### Exercise
All entries are to be quoted exactly; the images stay out of the copy.

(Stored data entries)
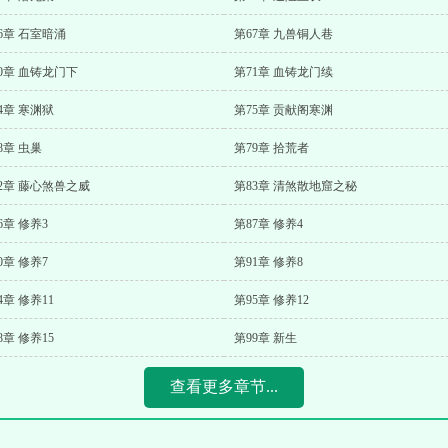
6章 石室暗涌
第67章 九兽铜人巷
0章 血铸龙门下
第71章 血铸龙门续
4章 寒渊狱
第75章 贡献阁寒渊
8章 虫巢
第79章 拾荒者
2章 藤心煞兽之威
第83章 清煞散地窟之秘
6章 修养3
第87章 修养4
0章 修养7
第91章 修养8
4章 修养11
第95章 修养12
8章 修养15
第99章 新生
查看更多章节...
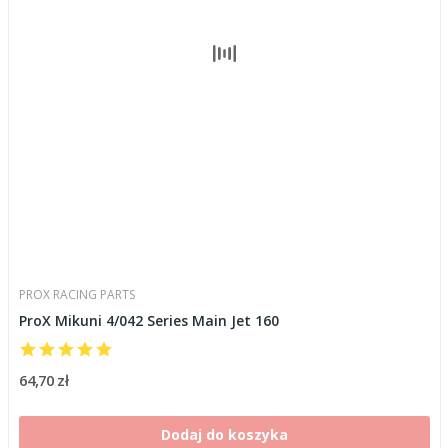
PROX RACING PARTS
ProX Mikuni 4/042 Series Main Jet 160
64,70 zł
Dodaj do koszyka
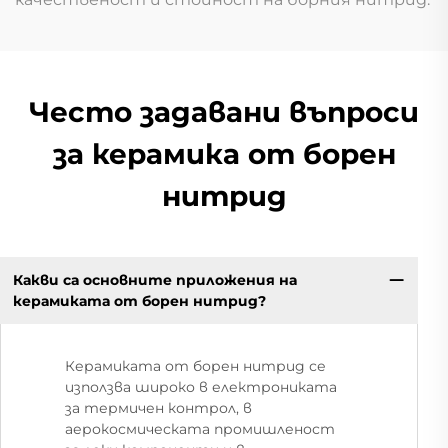
Често задавани въпроси
за керамика от борен
нитрид
Какви са основните приложения на
керамиката от борен нитрид?
Керамиката от борен нитрид се
използва широко в електрониката
за термичен контрол, в
аерокосмическата промишленост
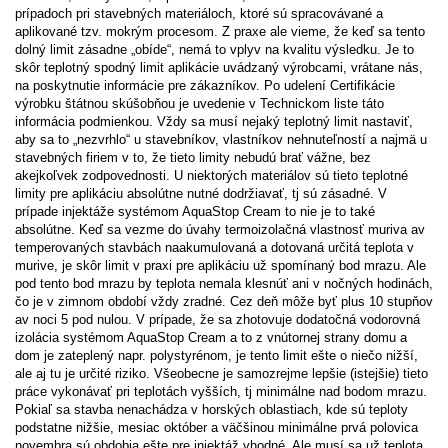
prípadoch pri stavebných materiáloch, ktoré sú spracovávané a
aplikované tzv. mokrým procesom. Z praxe ale vieme, že keď sa tento
dolný limit zásadne „obíde“, nemá to vplyv na kvalitu výsledku. Je to
skôr teplotný spodný limit aplikácie uvádzaný výrobcami, vrátane nás,
na poskytnutie informácie pre zákazníkov. Po udelení Certifikácie
výrobku štátnou skúšobňou je uvedenie v Technickom liste táto
informácia podmienkou. Vždy sa musí nejaký teplotný limit nastaviť,
aby sa to „nezvrhlo“ u stavebníkov, vlastníkov nehnuteľností a najmä u
stavebných firiem v to, že tieto limity nebudú brať vážne, bez
akejkoľvek zodpovednosti. U niektorých materiálov sú tieto teplotné
limity pre aplikáciu absolútne nutné dodržiavať, tj sú zásadné. V
prípade injektáže systémom AquaStop Cream to nie je to také
absolútne. Keď sa vezme do úvahy termoizolačná vlastnosť muriva av
temperovaných stavbách naakumulovaná a dotovaná určitá teplota v
murive, je skôr limit v praxi pre aplikáciu už spomínaný bod mrazu. Ale
pod tento bod mrazu by teplota nemala klesnúť ani v nočných hodinách,
čo je v zimnom období vždy zradné. Cez deň môže byť plus 10 stupňov
av noci 5 pod nulou. V prípade, že sa zhotovuje dodatočná vodorovná
izolácia systémom AquaStop Cream a to z vnútornej strany domu a
dom je zateplený napr. polystyrénom, je tento limit ešte o niečo nižší,
ale aj tu je určité riziko. Všeobecne je samozrejme lepšie (istejšie) tieto
práce vykonávať pri teplotách vyšších, tj minimálne nad bodom mrazu.
Pokiaľ sa stavba nenachádza v horských oblastiach, kde sú teploty
podstatne nižšie, mesiac október a väčšinou minimálne prvá polovica
novembra sú obdobia ešte pre injektáž vhodné. Ale musí sa už teplota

### Problem solution
6章 石室暗涌
第67章 九兽铜人巷
0章 血铸龙门下
第71章 血铸龙门续
4章 寒渊狱
第75章 贡献阁寒渊
8章 虫巢
第79章 拾荒者
2章 藤心煞兽之威
第83章 清煞散地窟之秘
6章 修养3
第87章 修养4
0章 修养7
第91章 修养8
4章 修养11
第95章 修养12
8章 修养15
第99章 新生
查看更多章节...
PROX RACING PARTS
ProX Mikuni 4/042 Series Main Jet 160
64,70 zł
Dodaj do koszyka
Често задавани въпроси
за керамика от борен
нитрид
Какви са основните приложения на
керамиката от борен нитрид?
Керамиката от борен нитрид се
използва широко в електрониката
за термичен контрол, в
аерокосмическата промишленост
prípadoch pri stavebných materiáloch, ktoré sú spracovávané a
aplikované tzv. mokrým procesom. Z praxe ale vieme, že keď sa tento
dolný limit zásadne „obíde“, nemá to vplyv na kvalitu výsledku. Je to
skôr teplotný spodný limit aplikácie uvádzaný výrobcami, vrátane nás,
na poskytnutie informácie pre zákazníkov. Po udelení Certifikácie
výrobku štátnou skúšobňou je uvedenie v Technickom liste táto
informácia podmienkou. Vždy sa musí nejaký teplotný limit nastaviť,
aby sa to „nezvrhlo“ u stavebníkov, vlastníkov nehnuteľností a najmä u
stavebných firiem v to, že tieto limity nebudú brať vážne, bez
akejkoľvek zodpovednosti. U niektorých materiálov sú tieto teplotné
limity pre aplikáciu absolútne nutné dodržiavať, tj sú zásadné. V
prípade injektáže systémom AquaStop Cream to nie je to také
absolútne. Keď sa vezme do úvahy termoizolačná vlastnosť muriva av
temperovaných stavbách naakumulovaná a dotovaná určitá teplota v
murive, je skôr limit v praxi pre aplikáciu už spomínaný bod mrazu. Ale
pod tento bod mrazu by teplota nemala klesnúť ani v nočných hodinách,
čo je v zimnom období vždy zradné. Cez deň môže byť plus 10 stupňov
av noci 5 pod nulou. V prípade, že sa zhotovuje dodatočná vodorovná
izolácia systémom AquaStop Cream a to z vnútornej strany domu a
dom je zateplený napr. polystyrénom, je tento limit ešte o niečo nižší,
ale aj tu je určité riziko. Všeobecne je samozrejme lepšie (istejšie) tieto
práce vykonávať pri teplotách vyšších, tj minimálne nad bodom mrazu.
Pokiaľ sa stavba nenachádza v horských oblastiach, kde sú teploty
podstatne nižšie, mesiac október a väčšinou minimálne prvá polovica
novembra sú obdobia ešte pre injektáž vhodné. Ale musí sa už teplota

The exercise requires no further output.